Carnets sur sol

lundi 22 juillet 2024

22/07/24 : Ripper, Devoção (Belo Horizonte)

Initialement publié sur le site thématique « 1 jour, 1 opéra », le 22 juillet 2024. Version d'origine.

Ce 22 juillet 2024, au Palais des Beaux-Arts de Belo Horizonte, on donne Devoção (« Dévotion ») de João Guilherme Ripper (né en 1959), un opéra qui raconte les aventures d'un émigré portugais qui fonde une église à son arrivée au Brésil.

Le style de l'opéra est conforme à celui de Ripper (parfaitement tonal, consonant, très lyrique), avec des touches plus folkloriques – inclusion de percussions traditionnelles par-dessus un orchestre symphonique aux dominantes très cordées ; l'ensemble se veut une sorte d'épopée propre au Brésil, dans un style musical qui ressemble à une sorte de Verdi un peu arrondi et étoffé, tempéré par l'influence de la mode des musiques de film.

Assez simple et beau musicalement – narrativement et visuellement, les choix paraissent moins subtils, une sorte d'autopromotion nationale (et plutôt du point du colon, si j'ai bien compris le peu d'informations que j'ai pu trouver).

L'orchestre qui joue est le Symphonique de Minas Gerais, un des bons orchestres brésiliens (fondé en 1977), installé dans la capitale de l'État brésilien : Belo Horizonte (Behaga pour les intimes).

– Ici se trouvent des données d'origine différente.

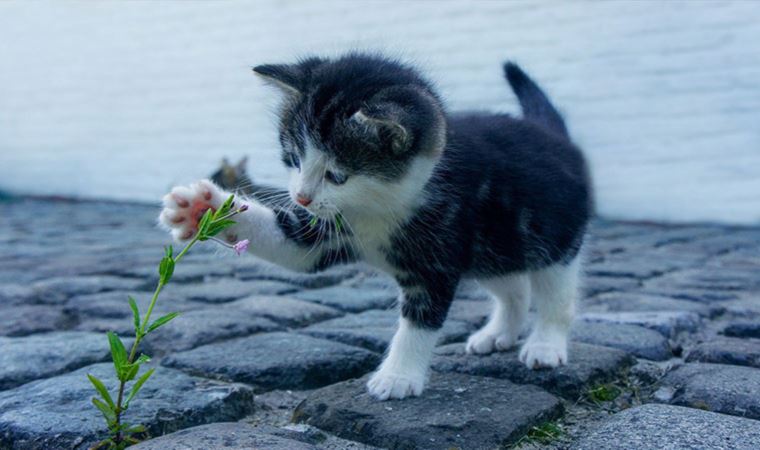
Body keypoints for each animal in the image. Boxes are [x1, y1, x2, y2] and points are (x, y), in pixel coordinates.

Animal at [159, 52, 592, 400]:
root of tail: (554, 136)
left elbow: (420, 320)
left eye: (337, 175)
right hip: (494, 247)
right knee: (513, 287)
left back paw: (545, 345)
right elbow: (292, 245)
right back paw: (498, 333)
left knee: (555, 294)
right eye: (293, 159)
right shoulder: (327, 230)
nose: (301, 197)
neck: (379, 206)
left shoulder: (438, 252)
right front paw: (202, 208)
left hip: (553, 238)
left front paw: (398, 377)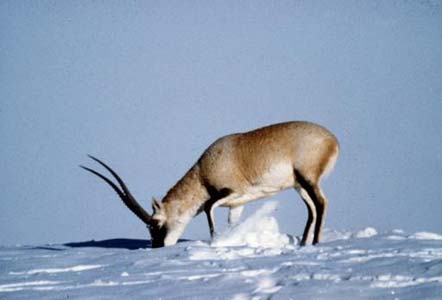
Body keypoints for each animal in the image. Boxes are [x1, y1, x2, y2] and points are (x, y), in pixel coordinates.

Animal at [81, 120, 340, 247]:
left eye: (155, 223)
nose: (158, 246)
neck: (202, 171)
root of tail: (332, 140)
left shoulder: (229, 192)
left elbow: (208, 209)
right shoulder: (237, 205)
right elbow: (231, 223)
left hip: (307, 180)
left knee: (322, 204)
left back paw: (316, 243)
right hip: (299, 186)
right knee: (312, 209)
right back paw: (304, 243)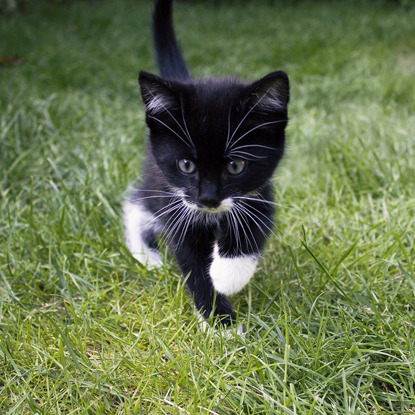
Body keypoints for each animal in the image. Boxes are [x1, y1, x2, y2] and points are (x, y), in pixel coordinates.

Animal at [125, 0, 290, 332]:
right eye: (187, 165)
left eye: (236, 166)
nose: (209, 199)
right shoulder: (178, 204)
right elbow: (191, 260)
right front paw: (221, 323)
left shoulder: (260, 190)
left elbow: (254, 226)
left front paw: (228, 274)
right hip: (157, 180)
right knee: (137, 204)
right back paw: (147, 255)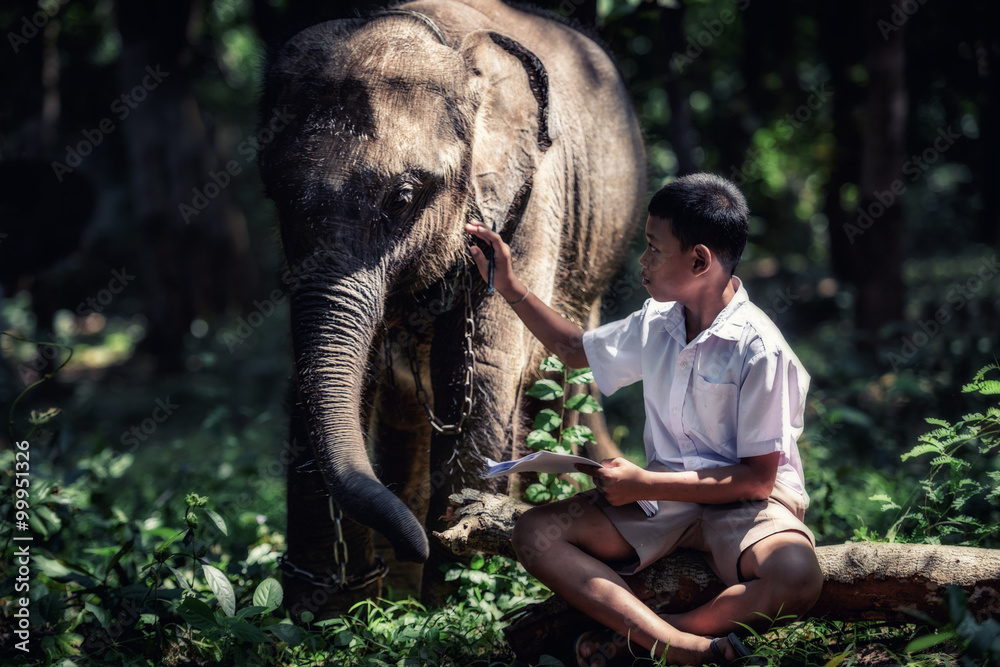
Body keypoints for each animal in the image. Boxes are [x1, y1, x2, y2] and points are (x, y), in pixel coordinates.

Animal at [258, 0, 644, 620]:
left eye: (402, 198)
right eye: (277, 197)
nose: (418, 542)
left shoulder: (532, 201)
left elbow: (481, 371)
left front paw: (451, 602)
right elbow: (332, 376)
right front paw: (324, 618)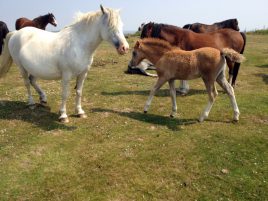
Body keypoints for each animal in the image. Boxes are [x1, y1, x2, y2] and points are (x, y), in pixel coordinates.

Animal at [0, 5, 129, 122]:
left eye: (122, 25)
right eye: (110, 26)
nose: (125, 48)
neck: (79, 44)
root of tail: (16, 33)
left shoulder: (83, 74)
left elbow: (79, 92)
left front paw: (80, 112)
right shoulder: (66, 75)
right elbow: (65, 94)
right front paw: (63, 115)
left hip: (34, 68)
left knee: (32, 81)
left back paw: (43, 98)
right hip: (21, 67)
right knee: (27, 83)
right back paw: (31, 103)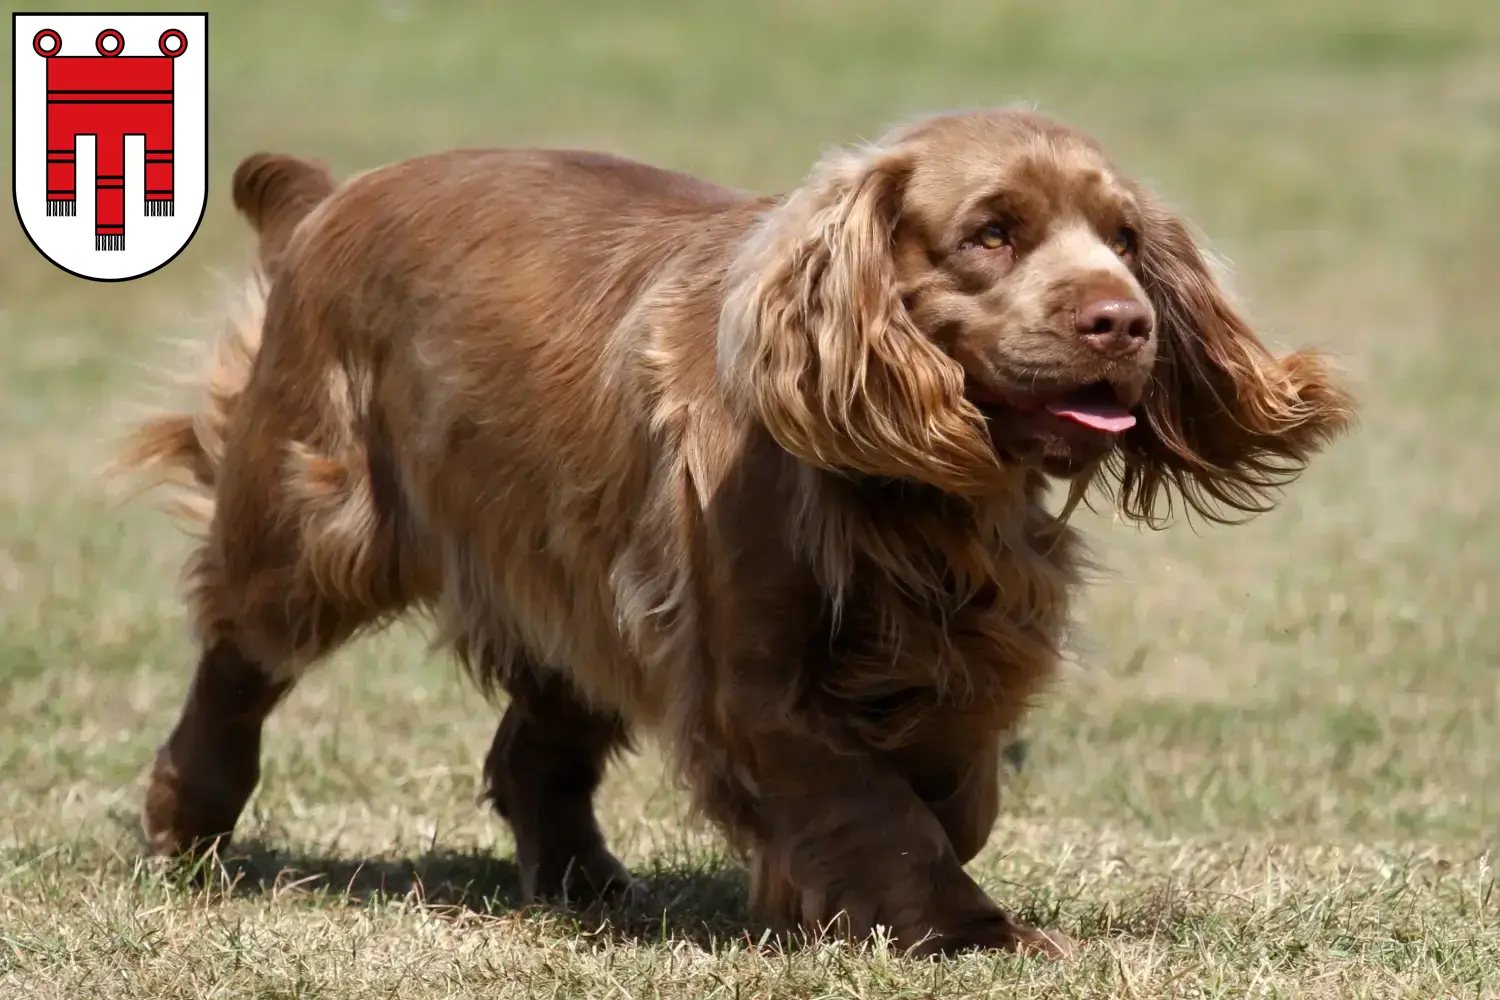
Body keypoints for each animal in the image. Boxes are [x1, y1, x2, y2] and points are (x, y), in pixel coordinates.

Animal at [123, 105, 1356, 959]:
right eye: (991, 234)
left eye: (1125, 236)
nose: (1124, 320)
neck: (909, 483)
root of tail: (329, 200)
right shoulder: (752, 677)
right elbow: (878, 810)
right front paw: (969, 932)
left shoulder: (963, 641)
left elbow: (955, 790)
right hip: (313, 520)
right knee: (239, 656)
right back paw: (186, 818)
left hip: (573, 564)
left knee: (535, 748)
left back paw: (586, 886)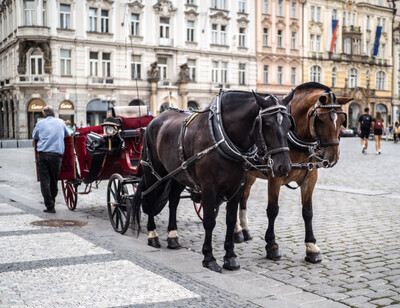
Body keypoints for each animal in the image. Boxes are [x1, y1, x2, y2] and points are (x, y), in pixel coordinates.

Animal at [133, 89, 292, 272]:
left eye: (289, 124)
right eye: (267, 124)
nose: (284, 167)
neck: (220, 134)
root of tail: (155, 120)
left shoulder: (237, 187)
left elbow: (231, 220)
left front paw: (230, 257)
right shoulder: (209, 188)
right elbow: (209, 220)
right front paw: (209, 258)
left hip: (178, 174)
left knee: (173, 201)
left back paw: (173, 236)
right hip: (153, 172)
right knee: (150, 199)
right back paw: (152, 235)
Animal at [234, 82, 354, 262]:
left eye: (341, 120)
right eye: (320, 119)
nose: (332, 158)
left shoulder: (310, 178)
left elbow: (307, 212)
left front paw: (311, 247)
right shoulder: (275, 177)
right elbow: (273, 210)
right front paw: (272, 246)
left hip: (249, 176)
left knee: (243, 198)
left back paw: (245, 229)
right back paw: (236, 231)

Climat sec l'hiver, humide et très chaud l'été.

Côté interprètes, la soprane principale s'appelle Bárbara Brasil et le ténor Johnny França – ça ne s'invente pas.

Les représentations (à l'exception de la grande soirée en plein air sur les marches de l'église avec retransmission simultanée de l'orchestre symphonique dans un studio d'enregistrement, comme vous le voyez sur la première vidéo) ont lieu dans le chaleureux Grande Teatro Cemig du Palácio das Artes.

Le Palácio concentre un très grand nombre d'activités culturelles dans diverses salles ; il remplace l'ancien Théâtre Municipal de 1909. Sa construction est longue et difficile, débutée en 1942 et achevée en… 1971.

Le centre culturel revient de loin, après l'incendie de 1997 qui l'a ravagé.

C'était en tout cas l'une des rares occasions de citer une maison sudaméricaine, où le répertoire reste en général assez traditionnel (romantisme italien très majoritaire et œuvres assez courues).